As negotiations in the Legislature advance on Florida’s health care spending for Fiscal Year 2026-27, its two chambers remain divided on how aggressively to invest in the state’s strained behavioral health system.

Most notably, the House’s opening offer this week proposed nearly $115 million to fund an Institution for Mental Diseases (IMD) Medicaid waiver, which could substantially expand the state’s capacity to treat people with severe psychiatric and substance-use disorders.

The Senate, so far, has offered no comparable funding.

The chambers also disagree on funding for mental health treatment beds, with the House proposing nearly $46 million for bed-capacity maintenance and the Senate offering $16.5 million in return.

Both figures fall well below the $78.6 million earmarked last year and far short of the $95.4 million the Department of Children and Families previously requested.

For the 988 Suicide and Crisis Lifeline, the Senate proposed $9.6 million for oversight on Thursday. The House initially offered $7 million.

For opioid response, the Senate offered more than $33 million for treatment, recovery, housing and support services — slightly above the House’s $32.8 million — plus $14.4 million for prevention compared to the House’s $13.4 million.

The Senate wants $1.1 million for opioid technology and research, while the House offered less than half that sum.

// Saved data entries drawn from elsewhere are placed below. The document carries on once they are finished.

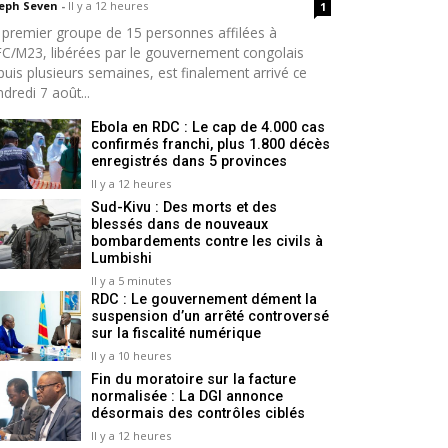
seph Seven
-
Il y a 12 heures
1
 premier groupe de 15 personnes affilées à
AFC/M23, libérées par le gouvernement congolais
puis plusieurs semaines, est finalement arrivé ce
dredi 7 août...
Ebola en RDC : Le cap de 4.000 cas
confirmés franchi, plus 1.800 décès
enregistrés dans 5 provinces
Il y a 12 heures
Sud-Kivu : Des morts et des
blessés dans de nouveaux
bombardements contre les civils à
Lumbishi
Il y a 5 minutes
RDC : Le gouvernement dément la
suspension d’un arrêté controversé
sur la fiscalité numérique
Il y a 10 heures
Fin du moratoire sur la facture
normalisée : La DGI annonce
désormais des contrôles ciblés
Il y a 12 heures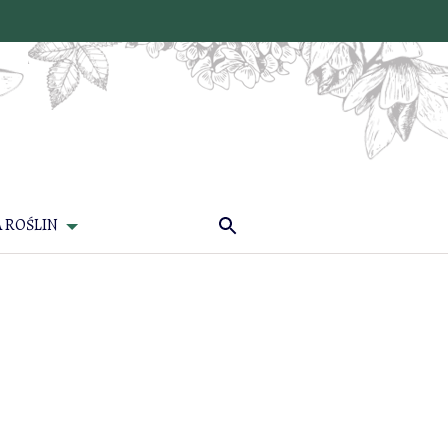
 ROŚLIN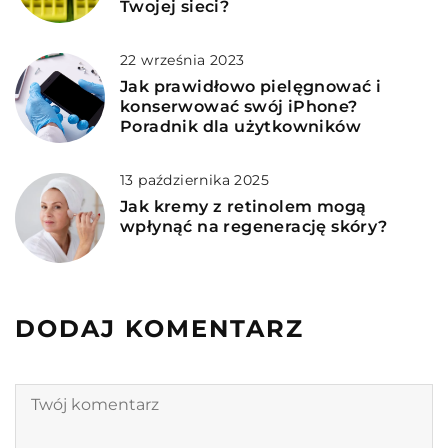
Twojej sieci?
22 września 2023
Jak prawidłowo pielęgnować i
konserwować swój iPhone?
Poradnik dla użytkowników
13 października 2025
Jak kremy z retinolem mogą
wpłynąć na regenerację skóry?
DODAJ KOMENTARZ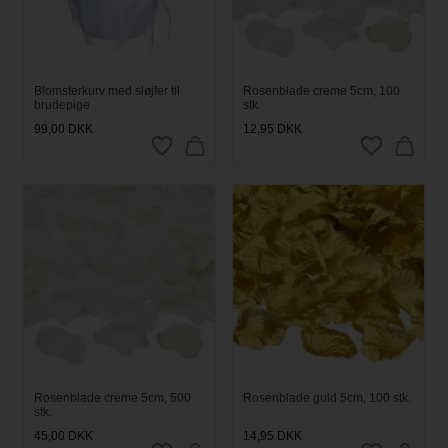
Blomsterkurv med sløjfer til
Rosenblade creme 5cm, 100
brudepige
stk.
99,00
DKK
12,95
DKK
Rosenblade creme 5cm, 500
Rosenblade guld 5cm, 100 stk.
stk.
45,00
DKK
14,95
DKK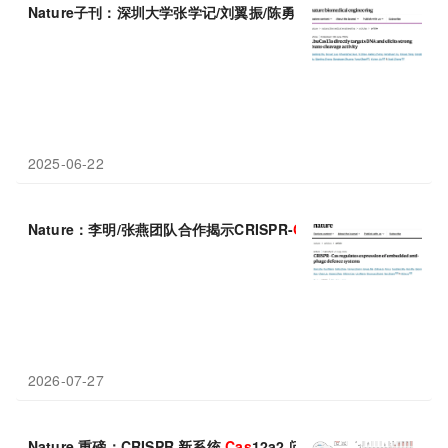
Nature子刊：深圳大学张学记/刘翼振/陈勇团队开发基于
Cas13
a
2025-06-22
Nature：李明/张燕团队合作揭示CRISPR-
Cas
调控细菌先天免疫的
2026-07-27
Nature 重磅：CRISPR 新系统
Cas
12a2 问世，精准“处决”病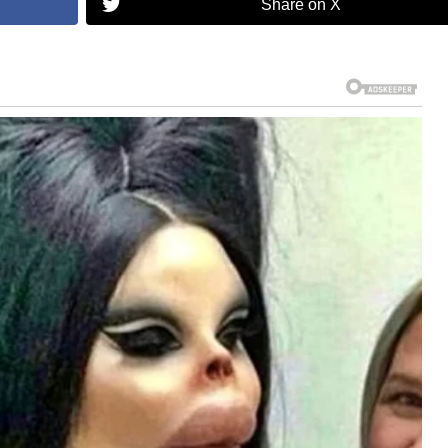
Share on X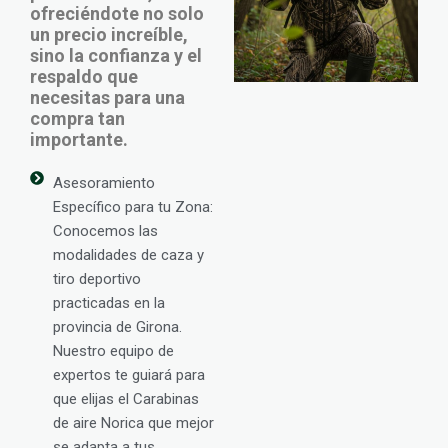
ofreciéndote no solo
un precio increíble,
sino la confianza y el
respaldo que
necesitas para una
compra tan
importante.
Asesoramiento
Específico para tu Zona:
Conocemos las
modalidades de caza y
tiro deportivo
practicadas en la
provincia de Girona.
Nuestro equipo de
expertos te guiará para
que elijas el Carabinas
de aire Norica que mejor
se adapta a tus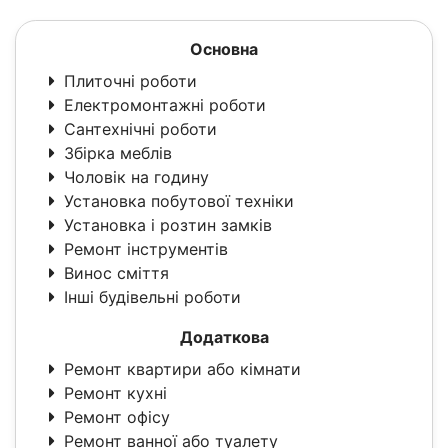
Основна
Плиточні роботи
Електромонтажні роботи
Сантехнічні роботи
Збірка меблів
Чоловік на годину
Установка побутової техніки
Установка і розтин замків
Ремонт інструментів
Винос сміття
Інші будівельні роботи
Додаткова
Ремонт квартири або кімнати
Ремонт кухні
Ремонт офісу
Ремонт ванної або туалету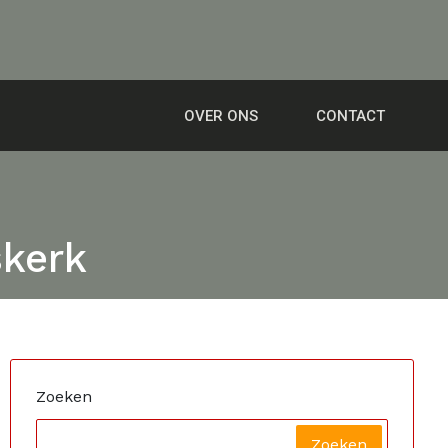
OVER ONS
CONTACT
skerk
Zoeken
Zoeken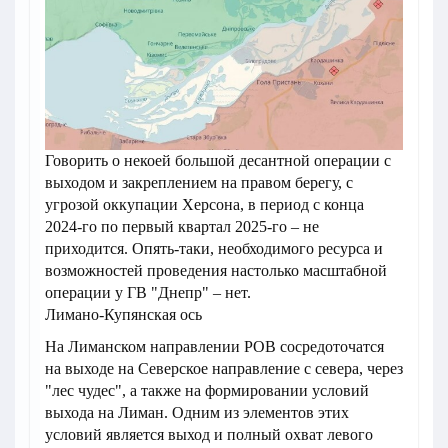
Говорить о некоей большой десантной операции с
выходом и закреплением на правом берегу, с
угрозой оккупации Херсона, в период с конца
2024-го по первый квартал 2025-го – не
приходится. Опять-таки, необходимого ресурса и
возможностей проведения настолько масштабной
операции у ГВ "Днепр" – нет.
Лимано-Купянская ось
На Лиманском направлении РОВ сосредоточатся
на выходе на Северское направление с севера, через
"лес чудес", а также на формировании условий
выхода на Лиман. Одним из элементов этих
условий является выход и полный охват левого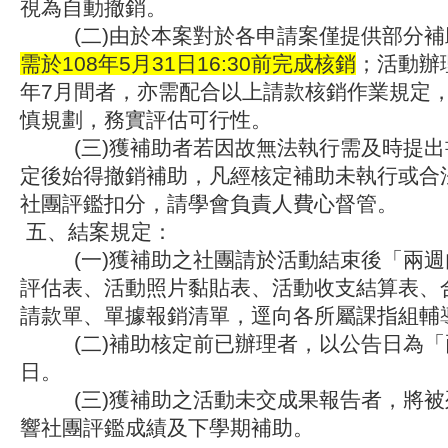
視為自動撤銷。
(二)由於本案對於各申請案僅提供部分補
需於108年5月31日16:30前完成核銷
；活動辦理
年7月間者，亦需配合以上請款核銷作業規定
慎規劃，務實評估可行性。
(三)獲補助者若因故無法執行需及時提出
定後始得撤銷補助，凡經核定補助未執行或合
社團評鑑扣分，請學會負責人費心督管。
五、結案規定：
(一)獲補助之社團請於活動結束後「兩週
評估表、活動照片黏貼表、活動收支結算表、
請款單、單據報銷清單，逕向各所屬課指組輔
(二)補助核定前已辦理者，以公告日為「
日。
(三)獲補助之活動未交成果報告者，將被
響社團評鑑成績及下學期補助。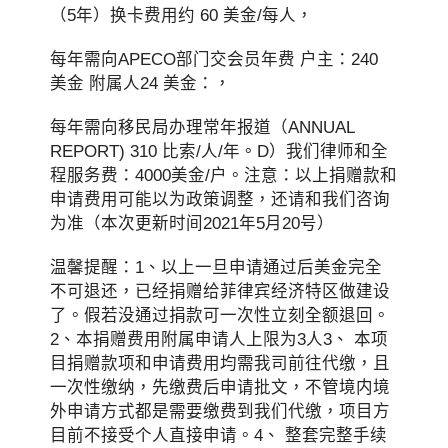
（5年）换卡费用约 60 美金/每人，
每年需向APECO部门交会员年费 户主：240
美金 附属人24 美金：，
每年需向移民局办理常年报道（ANNUAL
REPORT) 310 比索/人/年。D）我们律师和全
程服务费：4000美金/户。注意：以上捐赠款和
申请费用可能以为政策调整，还请和我们咨询
为准（本次更新时间2021年5月20号）
温馨提醒：1、以上一旦申请通过后美金完全
不可退还，已经捐赠给菲律宾经济特区做建设
了。假若没通过捐款可一次性立刻全额退回。
2、本捐赠费用附属申请人上限为3人3、 本项
目捐赠款项和申请费用均需我司前往代缴，且
一次性缴纳，先缴费后申请批文，不管境内境
外申请方式都是需要缴费到我们代缴，项目方
目前不接受个人直接申请。4、 整套完整手续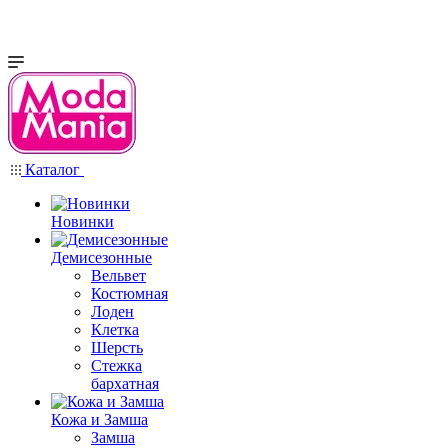
Каталог
Новинки
Демисезонные
Вельвет
Костюмная
Лоден
Клетка
Шерсть
Стежка
бархатная
Кожа и Замша
Замша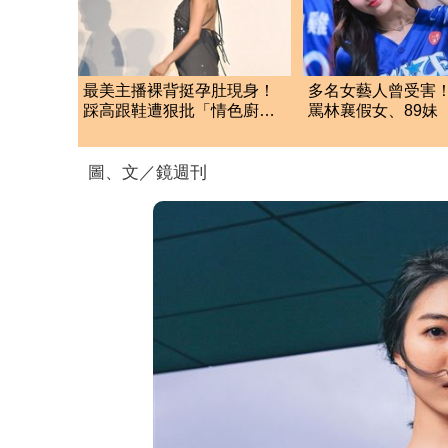
最美主播裸背挺孕肚現身！
多名女藝人曾受害
踩高跟鞋遭狠批「情色廚
罵林襄假女、89妹
房」：根本是肚兜
遭判罰9千元
圖、文／鏡週刊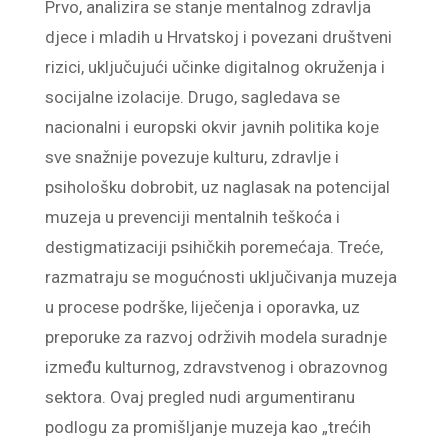
Prvo, analizira se stanje mentalnog zdravlja
djece i mladih u Hrvatskoj i povezani društveni
rizici, uključujući učinke digitalnog okruženja i
socijalne izolacije. Drugo, sagledava se
nacionalni i europski okvir javnih politika koje
sve snažnije povezuje kulturu, zdravlje i
psihološku dobrobit, uz naglasak na potencijal
muzeja u prevenciji mentalnih teškoća i
destigmatizaciji psihičkih poremećaja. Treće,
razmatraju se mogućnosti uključivanja muzeja
u procese podrške, liječenja i oporavka, uz
preporuke za razvoj održivih modela suradnje
između kulturnog, zdravstvenog i obrazovnog
sektora. Ovaj pregled nudi argumentiranu
podlogu za promišljanje muzeja kao „trećih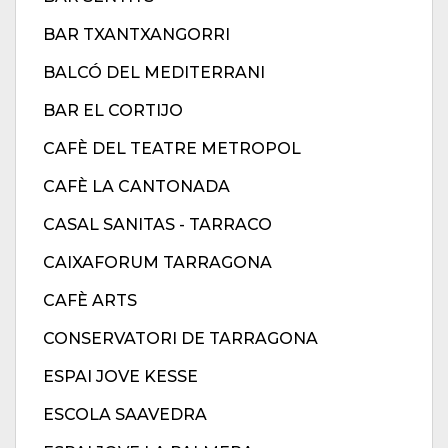
BAR TXANTXANGORRI
BALCÓ DEL MEDITERRANI
BAR EL CORTIJO
CAFÈ DEL TEATRE METROPOL
CAFÈ LA CANTONADA
CASAL SANITAS - TARRACO
CAIXAFORUM TARRAGONA
CAFÈ ARTS
CONSERVATORI DE TARRAGONA
ESPAI JOVE KESSE
ESCOLA SAAVEDRA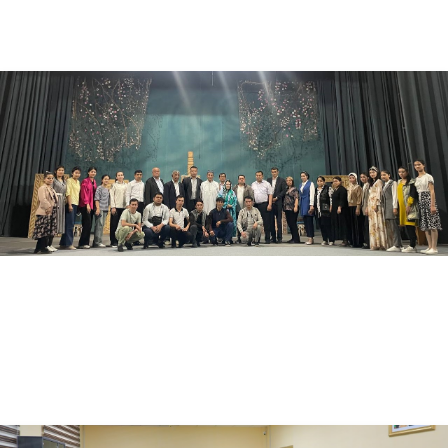
05.31.2024
3604
Tabiiy fanlar fakultetida "Ota-onalar forumi" bo'lib o'tdi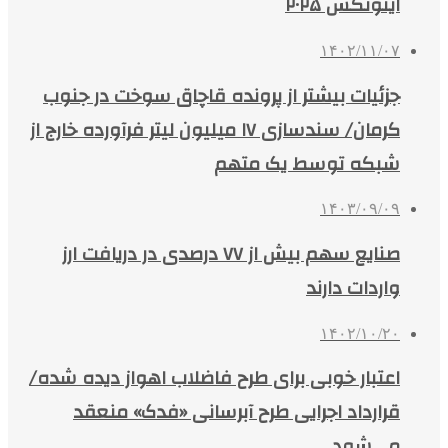
اینوتکس ۲۰۲۵
۱۴۰۲/۱۱/۰۷
جزئیات بیشتر از پرونده قاچاق سوخت در جنوب
کرمان/ سندسازی ۱۷ میلیون لیتر فرآورده‌ خارج از
شبکه توسط یک متهم
۱۴۰۳/۰۹/۰۹
صنایع سهم بیش از ۷۷ درصدی در دریافت ارز
واردات دارند
۱۴۰۲/۱۰/۲۰
اعتبار خوبی برای طرح فاضلاب اهواز دیده شده/
قرارداد اجرایی طرح آبرسانی «فدک» منعقد
می‌شود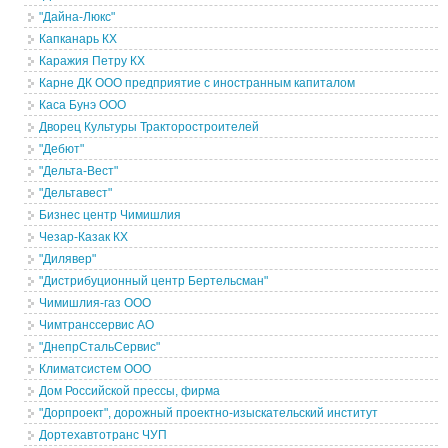
"Дайна-Люкс"
Капканарь КХ
Каражия Петру КХ
Карне ДК ООО предприятие с иностранным капиталом
Каса Бунэ ООО
Дворец Культуры Тракторостроителей
"Дебют"
"Дельта-Вест"
"Дельтавест"
Бизнес центр Чимишлия
Чезар-Казак КХ
"Дилявер"
"Дистрибуционный центр Бертельсман"
Чимишлия-газ ООО
Чимтранссервис АО
"ДнепрСтальСервис"
Климатсистем ООО
Дом Российской прессы, фирма
"Дорпроект", дорожный проектно-изыскательский институт
Дортехавтотранс ЧУП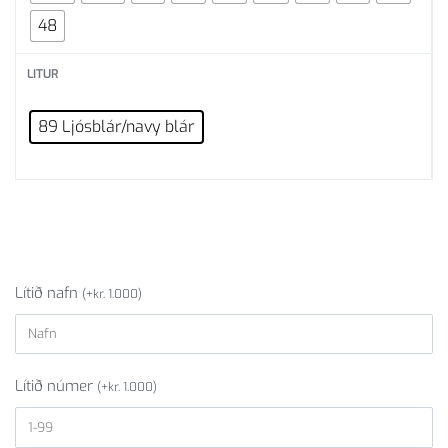
48
LITUR
89 Ljósblár/navy blár
Lítið nafn
(
+
kr.
1.000
)
Lítið númer
(
+
kr.
1.000
)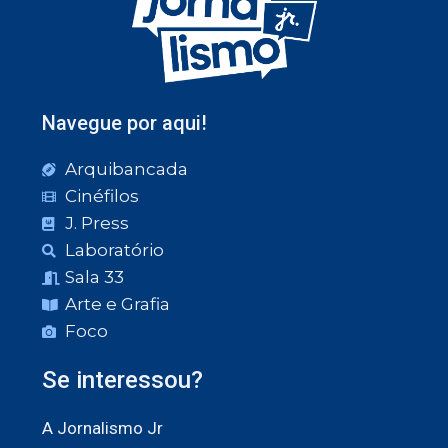
Navegue por aqui!
Arquibancada
Cinéfilos
J. Press
Laboratório
Sala 33
Arte e Grafia
Foco
Se interessou?
A Jornalismo Jr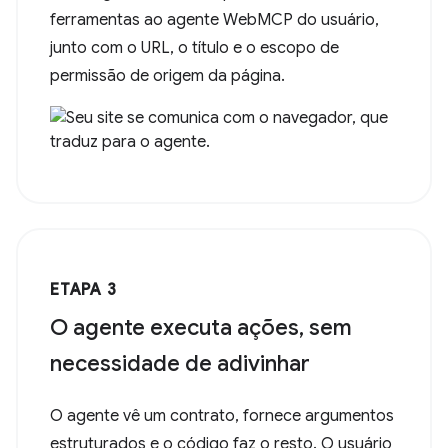
ferramentas ao agente WebMCP do usuário,
junto com o URL, o título e o escopo de
permissão de origem da página.
ETAPA 3
O agente executa ações, sem
necessidade de adivinhar
O agente vê um contrato, fornece argumentos
estruturados e o código faz o resto. O usuário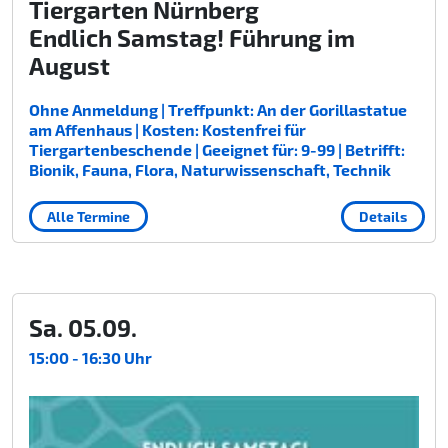
Tiergarten Nürnberg
Endlich Samstag! Führung im
August
Ohne Anmeldung | Treffpunkt: An der Gorillastatue
am Affenhaus | Kosten: Kostenfrei für
Tiergartenbeschende | Geeignet für: 9-99 | Betrifft:
Bionik, Fauna, Flora, Naturwissenschaft, Technik
Alle Termine
Details
Sa. 05.09.
15:00 - 16:30 Uhr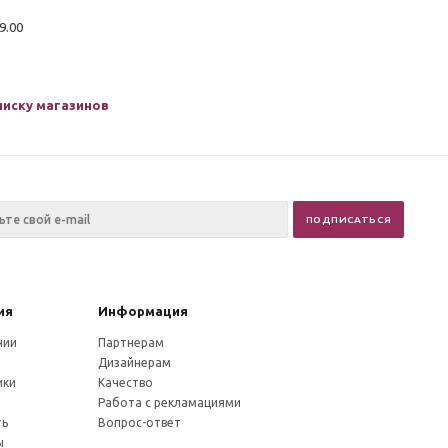
19.00
писку магазинов
ия
Информация
нии
Партнерам
Дизайнерам
ики
Качество
и
Работа с рекламациями
ть
Вопрос-ответ
ы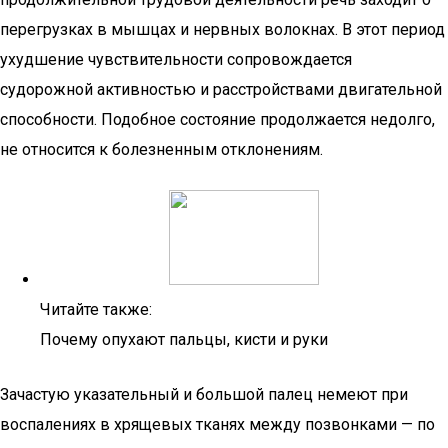
перегрузках в мышцах и нервных волокнах. В этот период
ухудшение чувствительности сопровождается
судорожной активностью и расстройствами двигательной
способности. Подобное состояние продолжается недолго,
не относится к болезненным отклонениям.
Читайте также:
Почему опухают пальцы, кисти и руки
Зачастую указательный и большой палец немеют при
воспалениях в хрящевых тканях между позвонками — по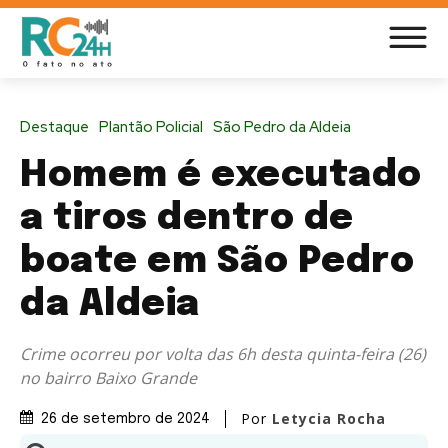
Destaque
Plantão Policial
São Pedro da Aldeia
Homem é executado
a tiros dentro de
boate em São Pedro
da Aldeia
Crime ocorreu por volta das 6h desta quinta-feira (26)
no bairro Baixo Grande
Por
Letycia Rocha
26 de setembro de 2024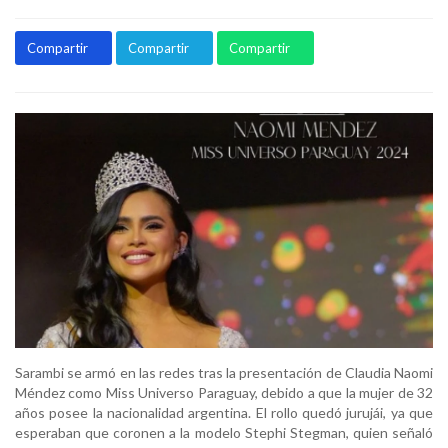
Compartir
Compartir
Compartir
Sarambi se armó en las redes tras la presentación de Claudia Naomi
Méndez como Miss Universo Paraguay, debido a que la mujer de 32
años posee la nacionalidad argentina. El rollo quedó jurujái, ya que
esperaban que coronen a la modelo Stephi Stegman, quien señaló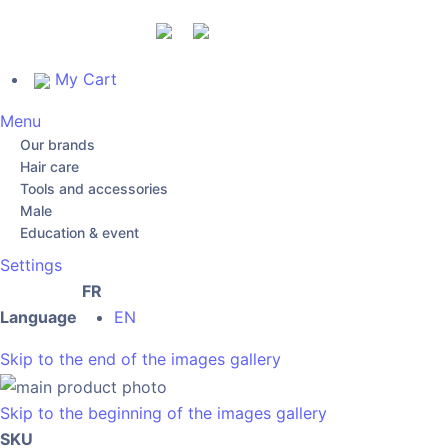
My Cart
Menu
Our brands
Hair care
Tools and accessories
Male
Education & event
Settings
FR
Language
EN
Skip to the end of the images gallery
Skip to the beginning of the images gallery
SKU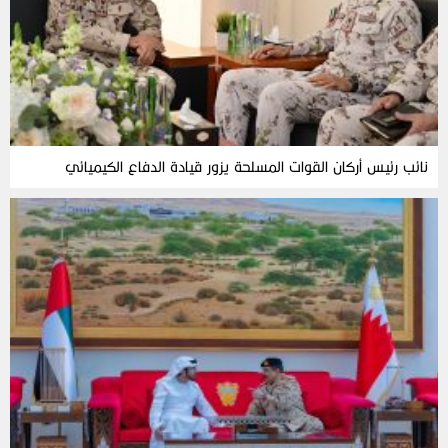
نائب رئيس أركان القوات المسلحة يزور قيادة الدفاع الكيميائي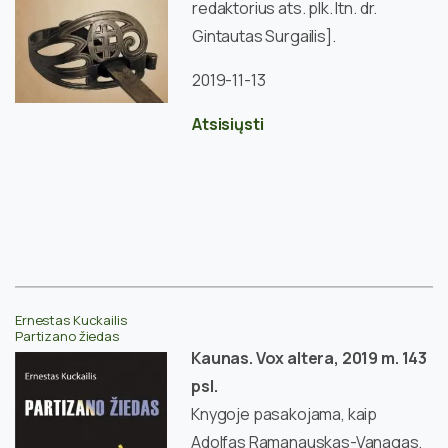
redaktorius ats. plk. ltn. dr.
Gintautas Surgailis].
2019-11-13
Atsisiųsti
Ernestas Kuckailis
Partizano žiedas
Kaunas. Vox altera, 2019 m. 143
psl.
Knygoje pasakojama, kaip
Adolfas Ramanauskas-Vanagas,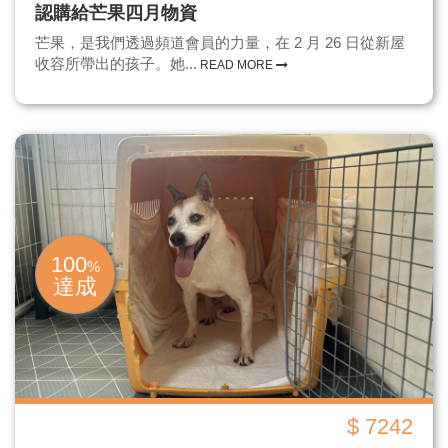
認購給芒果四月物資
芒果，是我們透過頻道會員的力量，在 2 月 26 日從新屋
收容所帶出的孩子。她...
READ MORE
100
%
達成
$ 7242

Grants for central receiving facilities, triage hubs where people in mental health or substance-use crises can be assessed and routed to appropriate care rather than defaulting to a hospital emergency room or jail, would total $10.4 million under the Senate offer, compared to $3.2 million in the House.

Senators have also budgeted $4.25 million for a cost-of-living adjustment for mental health contracted agencies, a line item left blank in the House offer.

The chambers agreed on some priorities, including $15 million to redesign the Statewide Inpatient Psychiatric Program and $1 million for a crisis stabilization unit serving Citrus County.

The House’s $114.9 million IMD waiver proposal is contingent on federal approval Florida has not yet received, which may explain the Senate’s reluctance to set aside such a large chunk of funding.

In January, the state filed a pending application with the Centers for Medicare & Medicaid Services, requesting permission to bypass a 60-year-old federal restriction that bars Medicaid from covering most adults treated in large psychiatric or residential behavioral health facilities.

If approved, the waiver would allow Florida to draw down federal Medicaid matching funds for treatment it currently must pay for on its own.

The need is pressing. As Florida Politics reported last August, 772 criminal defendants deemed incompetent to stand trial were waiting beyond the state’s legally mandated 15-day transfer deadline to a psychiatric facility, with average waits of 121 days.

The Department of Children and Families operates just over 3,000 psychiatric beds statewide, running at 98% occupancy. A state-commissioned analysis, published in January 2025, projected Florida needed at least 1,602 additional forensic beds within five years just to maintain that strained level.

To reach a more sustainable 85% occupancy rate, the state would need more than 2,000 new beds.

The pattern of lawmakers funding less than is needed for increased bed capacity has persisted for years, sometimes with severe consequences. A report released in March by Disability Rights Florida found there were at least six preventable deaths in mental health hospitals over the past five years, linked to falsified patient safety checks and systemic failures in oversight.

In 2021, 37-year-old Tristan Murphy of Charlotte County killed himself with a chainsaw while suffering a schizophrenic break after spending 63 days in prison on a felony littering charge.

The tragedy led to a law passed last year to expand diversion and probation options for mentally ill inmates.

Some incidents were nonlethal but left permanent damage, including a 2019 case where a man cut off his penis and flushed it down a Broward County jail toilet while in solitary confinement.

Florida’s dearth of open beds also leaves the state and its localities vulnerable to legal action.

In 2006, a Pinellas County Judge fined then-Department of Children and Families Secretary Lucy Hadi $80,000 for inmate-to-bed delays affecting 237 inmates statewide, less than a third of the count the department acknowledged late last year under current Secretary Taylor Hatch.

Similar scenarios have triggered legal action in other states and led to at least one nuclear verdict. In 2023, a federal court fined the state of Washington $100 million for violating inmates’ due process rights by delaying competency services and failing to add enough mental health treatment facility beds.

Other, more modest rulings occurred in California, Maryland, Minnesota and Utah.

Budget negotiations began Tuesday and are expected to run through May 29.